Der Studierende Lukas Jaedicke beschreibt die Sache aus Sicht der Student:innen mit klaren Worten. "Es ist nach wie vor alles offen." Mit dem neuen Entwurf ist er nicht glücklich. "Herausgekommen ist ein Misch Masch-Packet. Die Kirche stellt es nun so dar, dass mit der ausgearbeiteten Option alles möglich sei." Daran glaubt Jaedicke nicht. So sollen die Sprachlehrgänge im Grundstudium gestrichen werden. "Dann gäbe es aber keine Möglichkeit mehr für Studienanfänger:innen und ein großer Vorteil der KiHo wäre weg." Das hätte auch zur Folge, dass der Masterstudiengang nicht mehr funktioniere, weil der Grundstudiengang fehlte. "Das System würde auf Dauer zusammenbrechen."

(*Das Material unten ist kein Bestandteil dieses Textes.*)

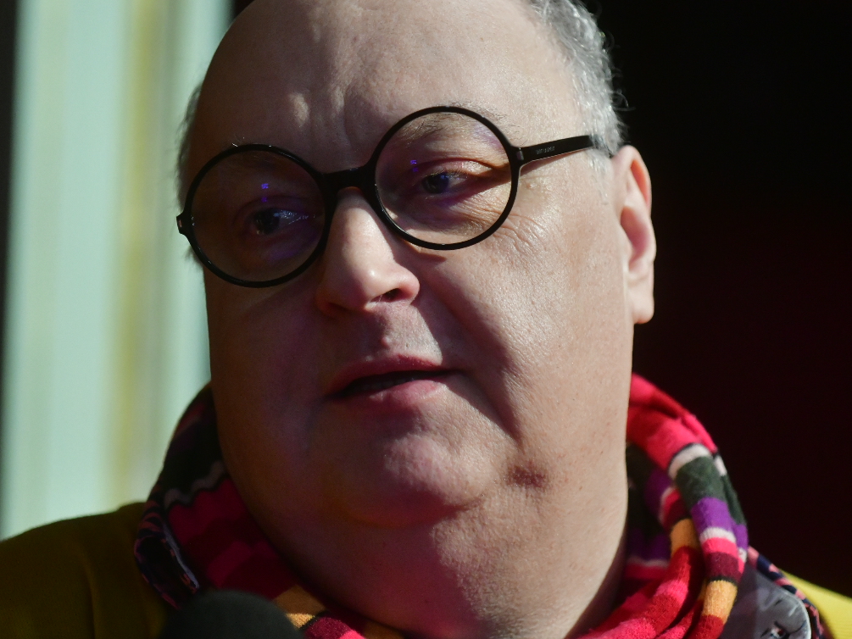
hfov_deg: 9.1
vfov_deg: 6.8
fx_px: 5342
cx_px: 466
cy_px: 247
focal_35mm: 217
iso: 2000
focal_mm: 140
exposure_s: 1/100
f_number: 2.8
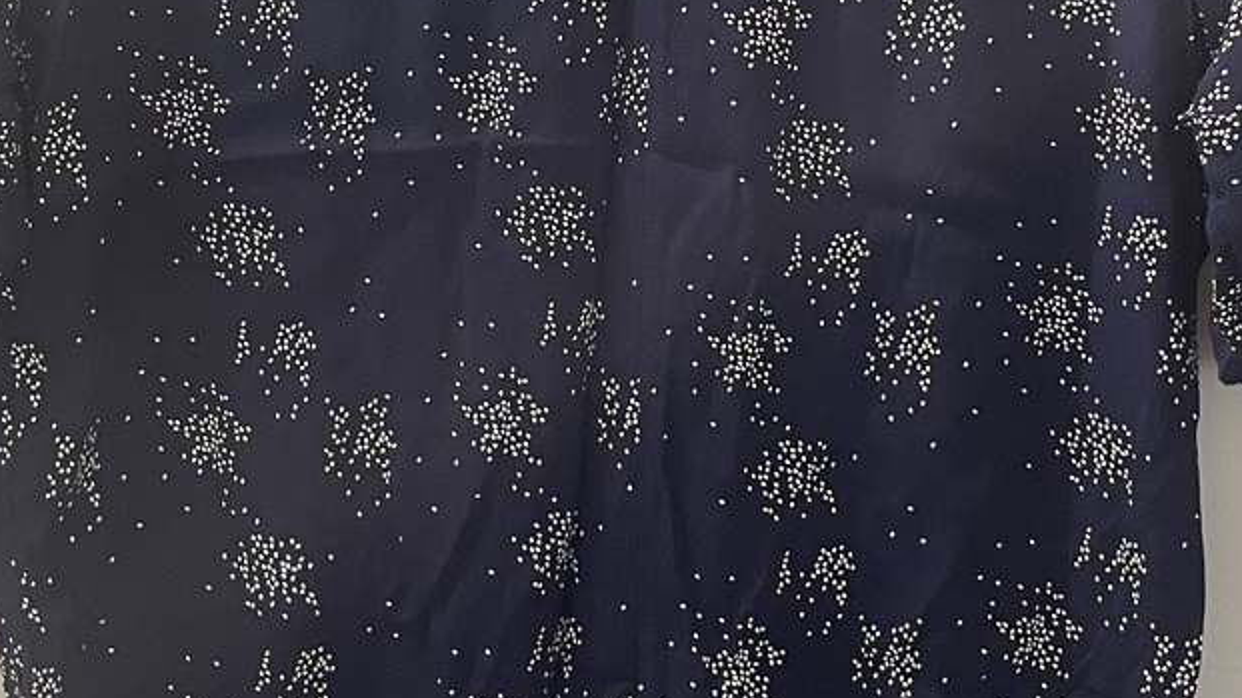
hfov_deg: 29.0
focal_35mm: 73
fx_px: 2404
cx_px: 674
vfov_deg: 16.5
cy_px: 198
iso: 250
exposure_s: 1/50
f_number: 1.6
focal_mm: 4.2
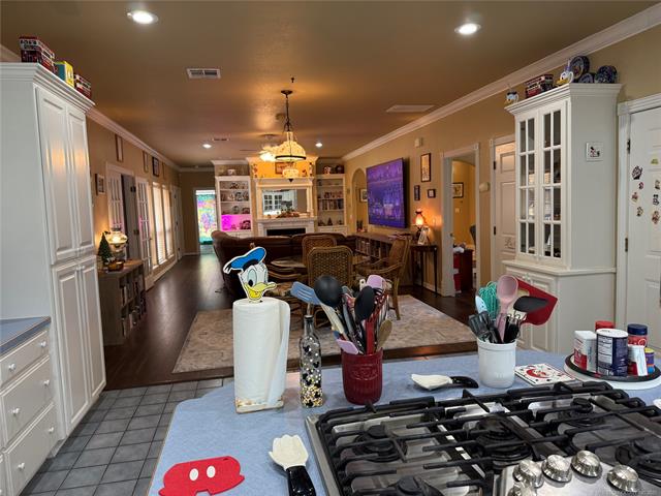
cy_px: 248
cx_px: 330
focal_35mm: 24
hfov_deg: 71.6
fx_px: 458
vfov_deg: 56.8
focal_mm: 6.76
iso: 160
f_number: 1.78
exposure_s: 1/60
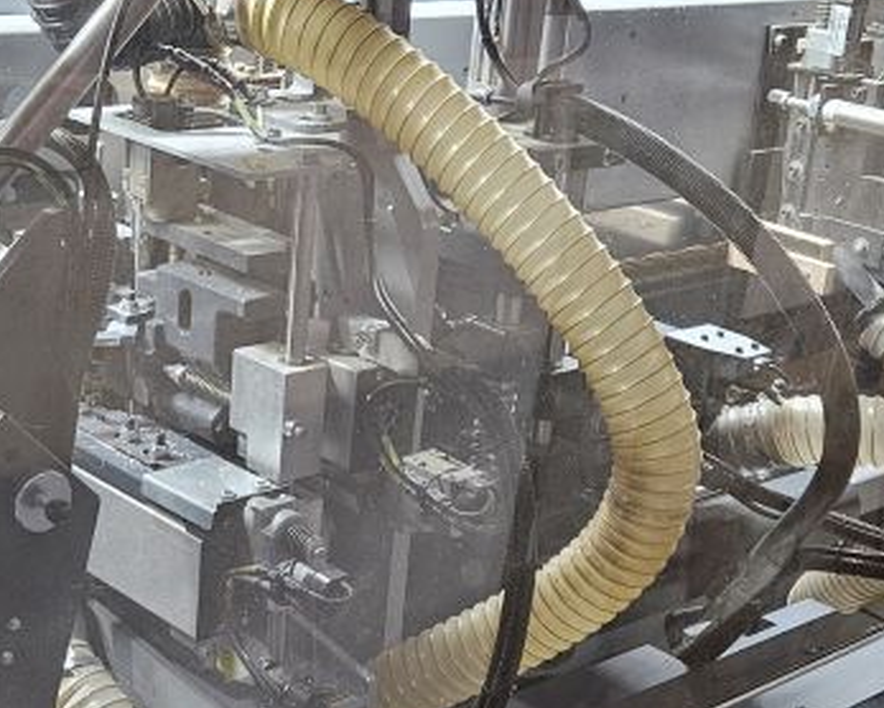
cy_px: 453
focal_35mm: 69
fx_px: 1806
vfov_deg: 22.1
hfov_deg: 27.5
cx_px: 411
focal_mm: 5.4
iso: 640
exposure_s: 1/33.3
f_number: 1.8
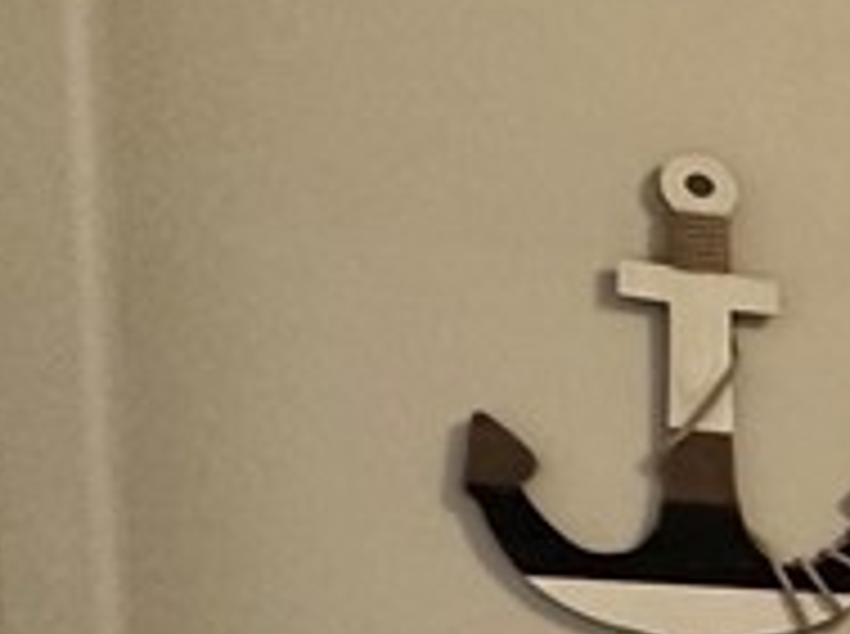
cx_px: 2055
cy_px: 800
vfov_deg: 18.2
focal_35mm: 76
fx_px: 1863
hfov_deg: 14.9
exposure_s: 1/60
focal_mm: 2.22
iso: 400
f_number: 2.2
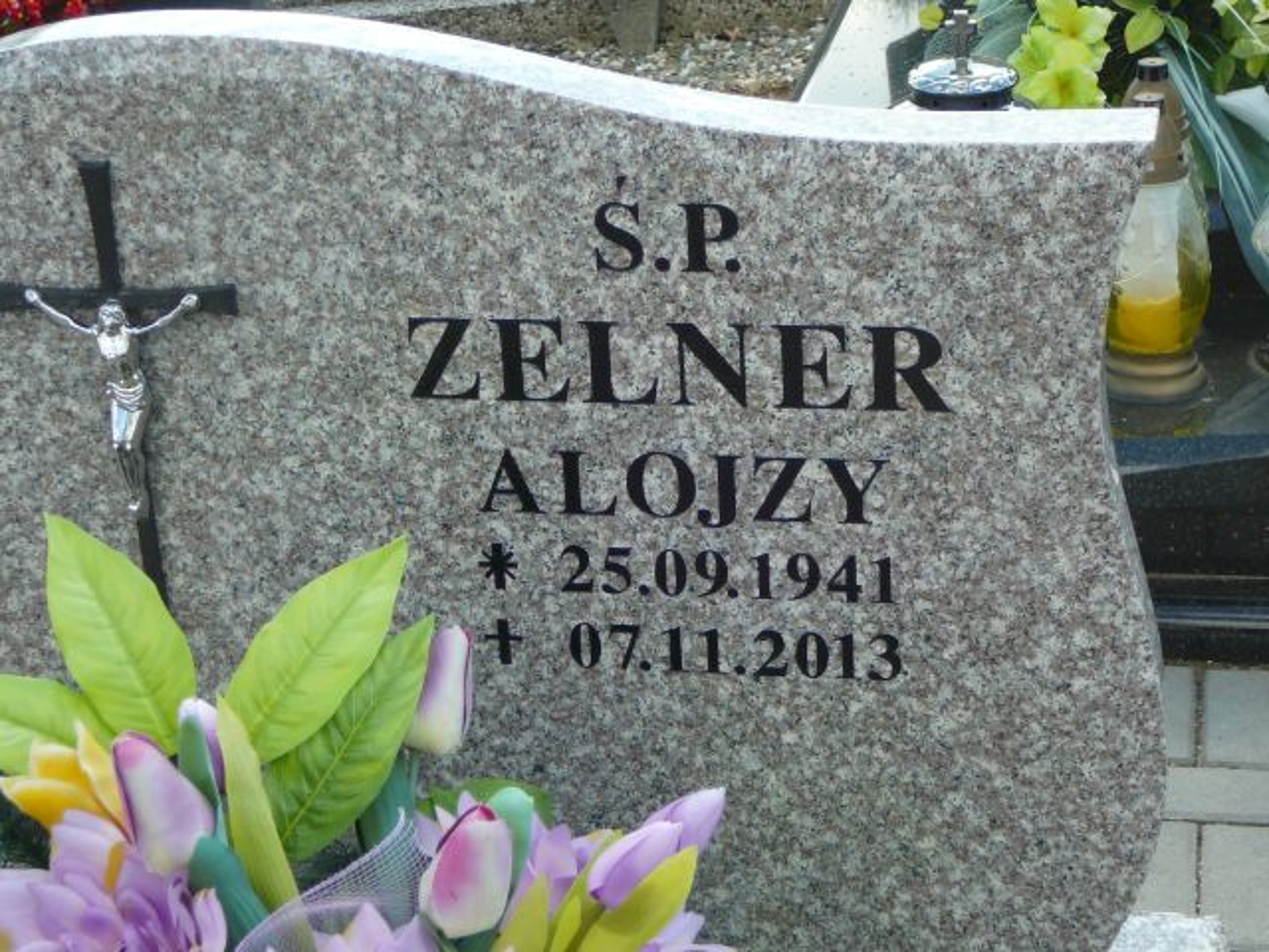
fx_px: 2823
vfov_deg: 19.1
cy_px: 476
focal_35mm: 77
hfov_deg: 25.3
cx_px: 634
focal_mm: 11.5
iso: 80
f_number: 3.7
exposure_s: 1/200
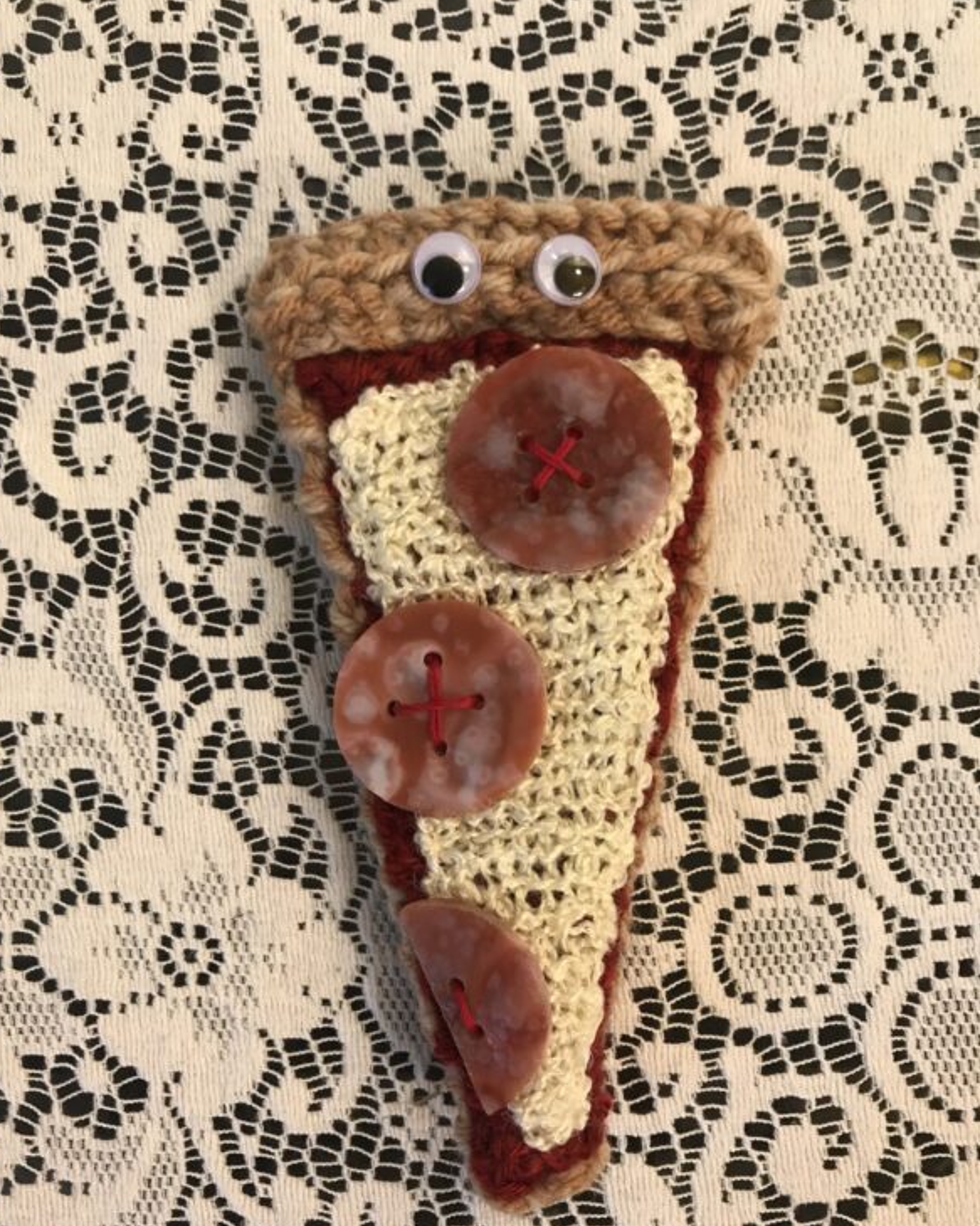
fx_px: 1088
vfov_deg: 58.7
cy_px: 656
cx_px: 481
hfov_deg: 48.5
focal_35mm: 30
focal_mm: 3.99
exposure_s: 1/15
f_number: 1.8
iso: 40
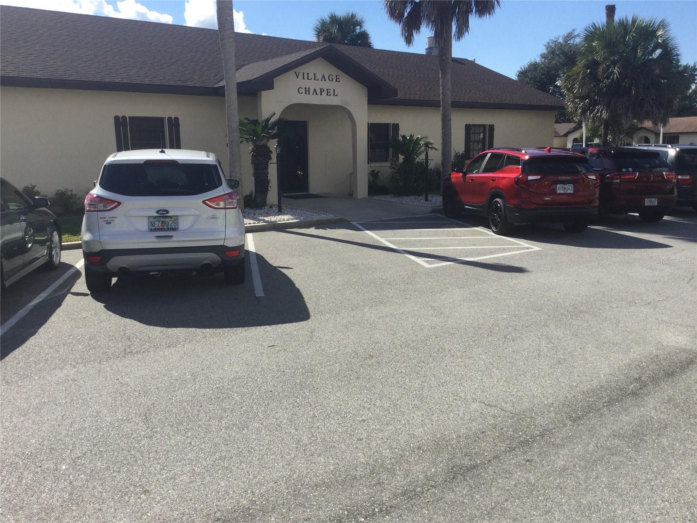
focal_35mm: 31
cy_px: 262
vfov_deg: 45.4
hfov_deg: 58.4
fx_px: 624
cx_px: 348
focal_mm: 3.3
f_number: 2.4
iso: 25
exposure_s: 1/1072
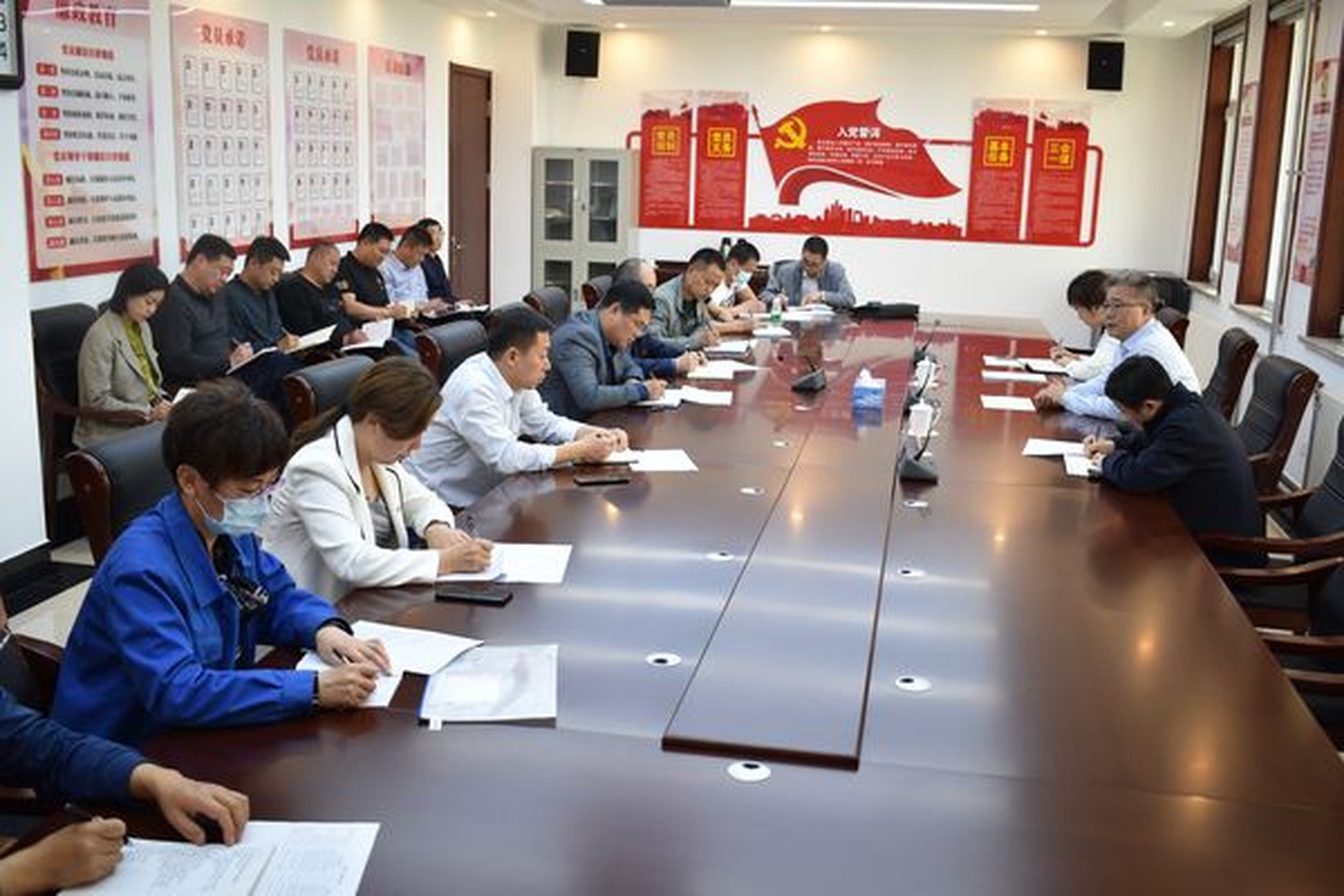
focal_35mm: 34
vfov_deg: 38.4
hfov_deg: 55.1
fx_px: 1288
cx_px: 672
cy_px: 448
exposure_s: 1/50
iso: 400
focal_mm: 23
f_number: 4.5
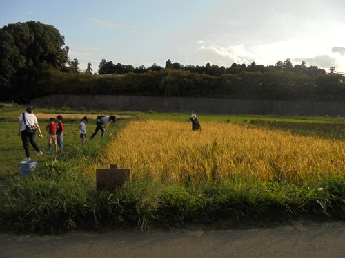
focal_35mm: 26
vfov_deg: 53.1
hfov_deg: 67.3
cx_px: 172
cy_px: 129
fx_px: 259
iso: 100
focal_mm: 4.6
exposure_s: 1/500
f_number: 3.5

Einig sind sich alle Beteiligten bei einem Punkt

Dass das Nutzen personeller Synergien ein sinnvoller Sparplan ist, auch daran glaubt Jaedicke nicht. "Hört sich super an. Aber wenn wir einen Professor nehmen, der zu hundert Prozent lehrt, dann hat der keine Zeit zum Praxisdienst. Jeder weiß, wie viel Pfarrer:innen zu tun haben. Das funktioniert also auch anders herum nicht. Dass wir damit sparen können, ist ein Denkfehler. Das funktioniert nur mit mehr Personal." Die Studierenden suchen die Öffentlichkeit und appellieren in einem Offenen Brief an die Synodalen. "Unser Ziel ist es, ihnen klarzumachen, dass die neue Option Bildungscampus nicht die ist, die im Sinne der Studierenden ist. Denn so kann es nicht funktionieren. Es ist ein Tanz auf Messers Schneide." Sollte sich die Synode für die vierte Option entscheiden, dann sieht es Jaedicke pragmatisch: "Die KiHo würde erst einmal nicht schließen müssen, das wäre das einzig Gute." Außerdem gelte: Wenn sie runtergefahren werde, könne sie auch wieder hochgefahren werden. Und das Promotions- und Habilitationsrecht blieben erhalten.

Einig sind sich alle Beteiligten bei einem Punkt: Die Hochschule ist wertvoll in der deutschen Bildungslandschaft. "Die Kirchliche Hochschule in Wuppertal hat eine große, bedeutende Tradition und es braucht eine Klärung im Blick auf ihre Perspektiven" sagt Latzel. Die wird es nun auf der Sondersynode geben. Seitens des Kollegiums wünscht man den Synodalen verhalten optimistisch: "Für den Beratungs- und Entscheidungsprozess über die Zukunft der Kirchlichen Hochschule wünschen wir Ihnen Gottes Segen."